Sunday, 16 August 2015

Her Husband - Hughes and Plath: A Marriage - Diane Middlebrook


The title is well-chosen.  Middlebrook, an eminent US scholar and poet who sadly died in 2007, just three years after this major work was published, focuses on the marriage itself and the art that resulted for both protagonists.  Of course an account of their very different childhoods is essential context, but Middlebrook keeps it short and to the point.  What matters for her, and for us, is their coming together and their creative partnership.  Likewise, Plath's end has to be there - it changed everything and will always colour our perceptions of surely the most accomplished poetic couple.  Middlebrook does this very well and very fairly.  Plath killed herself because she was ill.  She had always had mental problems and had been hospitalised after a suicide attempt as a teenager.  Hughes's humiliating affair with Assia Wevill can't have helped but it certainly wasn't the trigger.

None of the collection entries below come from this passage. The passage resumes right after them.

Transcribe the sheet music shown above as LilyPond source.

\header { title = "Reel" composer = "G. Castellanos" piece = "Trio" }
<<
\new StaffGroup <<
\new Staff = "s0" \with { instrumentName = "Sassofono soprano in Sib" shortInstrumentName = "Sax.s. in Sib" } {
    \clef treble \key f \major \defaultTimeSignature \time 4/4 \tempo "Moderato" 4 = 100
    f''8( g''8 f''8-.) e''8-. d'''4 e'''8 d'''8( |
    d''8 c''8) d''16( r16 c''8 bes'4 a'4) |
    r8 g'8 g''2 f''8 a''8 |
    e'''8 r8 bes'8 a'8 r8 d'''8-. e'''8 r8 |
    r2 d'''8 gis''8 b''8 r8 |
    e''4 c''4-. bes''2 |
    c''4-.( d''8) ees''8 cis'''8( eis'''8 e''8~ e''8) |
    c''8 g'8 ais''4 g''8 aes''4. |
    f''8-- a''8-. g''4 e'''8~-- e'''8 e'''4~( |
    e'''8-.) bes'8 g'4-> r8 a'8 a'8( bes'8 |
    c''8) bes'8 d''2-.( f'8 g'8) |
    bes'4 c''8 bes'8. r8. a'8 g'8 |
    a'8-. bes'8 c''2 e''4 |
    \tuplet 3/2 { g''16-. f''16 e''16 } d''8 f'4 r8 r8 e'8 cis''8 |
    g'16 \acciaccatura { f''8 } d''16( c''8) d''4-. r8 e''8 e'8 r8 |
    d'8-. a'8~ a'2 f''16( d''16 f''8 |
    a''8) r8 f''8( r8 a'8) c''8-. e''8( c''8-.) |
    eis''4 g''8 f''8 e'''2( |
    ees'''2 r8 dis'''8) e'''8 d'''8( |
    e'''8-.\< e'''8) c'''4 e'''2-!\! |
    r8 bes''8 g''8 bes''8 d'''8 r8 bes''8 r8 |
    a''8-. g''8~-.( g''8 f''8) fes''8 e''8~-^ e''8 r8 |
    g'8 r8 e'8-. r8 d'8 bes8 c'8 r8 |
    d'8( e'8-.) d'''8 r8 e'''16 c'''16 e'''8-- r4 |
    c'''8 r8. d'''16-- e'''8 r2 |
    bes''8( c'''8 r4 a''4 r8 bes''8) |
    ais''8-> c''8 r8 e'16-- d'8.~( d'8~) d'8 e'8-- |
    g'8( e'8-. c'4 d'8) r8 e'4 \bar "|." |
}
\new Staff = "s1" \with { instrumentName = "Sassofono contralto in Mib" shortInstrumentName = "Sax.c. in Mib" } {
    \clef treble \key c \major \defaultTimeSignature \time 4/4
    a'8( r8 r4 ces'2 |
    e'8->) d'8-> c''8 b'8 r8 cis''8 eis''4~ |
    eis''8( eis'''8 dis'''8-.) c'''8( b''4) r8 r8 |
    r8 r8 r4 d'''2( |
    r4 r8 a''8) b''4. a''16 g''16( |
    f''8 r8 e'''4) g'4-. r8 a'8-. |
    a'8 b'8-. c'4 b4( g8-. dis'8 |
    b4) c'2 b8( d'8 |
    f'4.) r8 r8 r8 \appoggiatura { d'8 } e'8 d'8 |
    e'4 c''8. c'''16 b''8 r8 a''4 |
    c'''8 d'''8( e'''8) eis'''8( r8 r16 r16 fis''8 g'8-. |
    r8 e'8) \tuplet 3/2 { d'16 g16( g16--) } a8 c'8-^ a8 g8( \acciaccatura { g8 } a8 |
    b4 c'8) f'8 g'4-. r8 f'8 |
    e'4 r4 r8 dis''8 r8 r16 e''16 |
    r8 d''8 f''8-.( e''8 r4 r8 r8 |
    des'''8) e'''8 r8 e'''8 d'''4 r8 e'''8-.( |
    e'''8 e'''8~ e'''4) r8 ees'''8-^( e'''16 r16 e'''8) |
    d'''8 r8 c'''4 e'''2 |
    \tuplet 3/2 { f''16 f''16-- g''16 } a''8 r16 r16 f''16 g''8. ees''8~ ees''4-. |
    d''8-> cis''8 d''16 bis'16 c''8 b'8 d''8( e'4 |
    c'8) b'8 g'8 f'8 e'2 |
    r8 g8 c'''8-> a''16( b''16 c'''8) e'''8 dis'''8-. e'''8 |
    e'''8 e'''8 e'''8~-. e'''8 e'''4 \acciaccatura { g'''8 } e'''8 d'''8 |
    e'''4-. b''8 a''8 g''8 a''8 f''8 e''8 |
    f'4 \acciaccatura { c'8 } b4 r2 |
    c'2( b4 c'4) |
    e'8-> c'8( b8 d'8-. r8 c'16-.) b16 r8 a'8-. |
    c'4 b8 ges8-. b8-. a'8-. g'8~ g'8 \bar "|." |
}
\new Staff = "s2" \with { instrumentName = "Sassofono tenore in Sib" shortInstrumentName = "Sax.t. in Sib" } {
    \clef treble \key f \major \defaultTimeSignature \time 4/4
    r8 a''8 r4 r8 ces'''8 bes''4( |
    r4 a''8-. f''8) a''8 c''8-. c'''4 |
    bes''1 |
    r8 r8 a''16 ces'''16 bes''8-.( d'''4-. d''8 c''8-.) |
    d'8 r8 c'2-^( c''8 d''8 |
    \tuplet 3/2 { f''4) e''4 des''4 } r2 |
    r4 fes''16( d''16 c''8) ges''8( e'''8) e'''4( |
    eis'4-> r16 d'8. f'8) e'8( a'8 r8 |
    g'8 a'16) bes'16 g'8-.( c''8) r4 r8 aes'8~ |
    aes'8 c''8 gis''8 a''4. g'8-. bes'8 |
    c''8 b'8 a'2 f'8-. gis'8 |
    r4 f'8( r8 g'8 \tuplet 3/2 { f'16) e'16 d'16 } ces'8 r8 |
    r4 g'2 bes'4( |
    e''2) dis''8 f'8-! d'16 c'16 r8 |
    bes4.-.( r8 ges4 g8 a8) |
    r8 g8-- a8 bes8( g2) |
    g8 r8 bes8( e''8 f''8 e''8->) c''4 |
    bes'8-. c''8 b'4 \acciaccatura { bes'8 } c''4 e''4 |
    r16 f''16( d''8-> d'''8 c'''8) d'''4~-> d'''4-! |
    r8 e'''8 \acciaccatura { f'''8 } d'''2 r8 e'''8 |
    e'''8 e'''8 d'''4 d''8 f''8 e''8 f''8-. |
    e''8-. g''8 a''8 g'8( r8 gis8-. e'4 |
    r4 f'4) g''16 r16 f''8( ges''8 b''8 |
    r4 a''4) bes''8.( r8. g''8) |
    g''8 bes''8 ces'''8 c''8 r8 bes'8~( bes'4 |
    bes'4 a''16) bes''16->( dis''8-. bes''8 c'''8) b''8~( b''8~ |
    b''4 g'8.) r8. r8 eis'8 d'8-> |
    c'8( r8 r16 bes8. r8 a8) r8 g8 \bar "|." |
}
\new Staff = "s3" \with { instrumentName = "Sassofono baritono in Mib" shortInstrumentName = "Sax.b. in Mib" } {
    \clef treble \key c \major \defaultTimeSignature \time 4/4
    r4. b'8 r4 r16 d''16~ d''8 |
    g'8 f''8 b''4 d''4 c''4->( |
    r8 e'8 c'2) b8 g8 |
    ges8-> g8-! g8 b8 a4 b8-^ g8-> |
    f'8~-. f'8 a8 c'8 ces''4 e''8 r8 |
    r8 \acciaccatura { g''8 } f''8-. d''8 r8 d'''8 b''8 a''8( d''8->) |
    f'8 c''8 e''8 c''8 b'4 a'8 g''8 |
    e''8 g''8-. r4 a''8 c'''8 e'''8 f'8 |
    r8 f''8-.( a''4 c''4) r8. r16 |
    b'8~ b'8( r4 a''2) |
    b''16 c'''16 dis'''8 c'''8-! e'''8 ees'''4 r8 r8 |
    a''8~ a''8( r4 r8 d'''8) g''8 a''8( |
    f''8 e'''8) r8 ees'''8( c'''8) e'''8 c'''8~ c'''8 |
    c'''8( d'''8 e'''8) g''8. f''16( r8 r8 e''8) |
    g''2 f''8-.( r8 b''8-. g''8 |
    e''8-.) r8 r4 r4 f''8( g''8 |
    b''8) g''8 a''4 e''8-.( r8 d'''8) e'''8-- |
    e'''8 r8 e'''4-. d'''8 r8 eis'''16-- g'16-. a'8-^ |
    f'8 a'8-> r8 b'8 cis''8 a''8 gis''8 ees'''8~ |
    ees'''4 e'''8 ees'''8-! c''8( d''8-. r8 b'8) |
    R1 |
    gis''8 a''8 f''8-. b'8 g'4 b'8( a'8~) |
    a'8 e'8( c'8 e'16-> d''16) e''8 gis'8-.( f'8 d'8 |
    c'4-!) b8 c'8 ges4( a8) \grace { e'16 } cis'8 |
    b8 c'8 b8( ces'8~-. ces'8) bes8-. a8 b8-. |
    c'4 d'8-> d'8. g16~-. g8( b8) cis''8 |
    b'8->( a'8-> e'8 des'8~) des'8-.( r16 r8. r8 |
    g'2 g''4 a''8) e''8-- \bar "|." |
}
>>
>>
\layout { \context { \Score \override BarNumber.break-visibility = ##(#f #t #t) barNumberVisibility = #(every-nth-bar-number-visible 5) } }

The first two-thirds of the book are exemplary.  Of course as an American, a woman, a scholar and a poet, Middlebrook feels more attuned to Plath and her work.  I am a man, an academic, and an English northerner born in same Pennine post-industrial wasteland as Hughes, so naturally my affinity is with him.  For me, the final third of Her Husband falters slightly, though I do not know what Middlebrook could have done to improve the situation.  Hughes and Plath were still married when she died.  Her estate automatically came to him.  He oversaw its publication but - some would say infamously - removed unfortunate references to himself and others.  Without him The Bell Jar would not have become a core feminist text, Ariel would not have cemented Sylvia's reputation whilst the memory of her was still fresh, and the Journals would likely not have surfaced until after his own death in 1998.  Because he edited them, there are other versions out there and a thriving trade has emerged in Plath's literary afterlife.  Middlebrook treats Hughes's work as editor with an open mind; the problem is that she feels obliged to also consider his personal work, which does not appeal to her so much. This in turn leads to rounding-off his biography and his reprehensible behaviour to other women in his life.  To my mind she would have been better sticking to her thesis - the marriage of minds and talents with a survey of Plath's legacy as managed and manipulated by 'her husband' as an afterpiece.

It is, nonetheless, the best Hughes/Plath study I have read.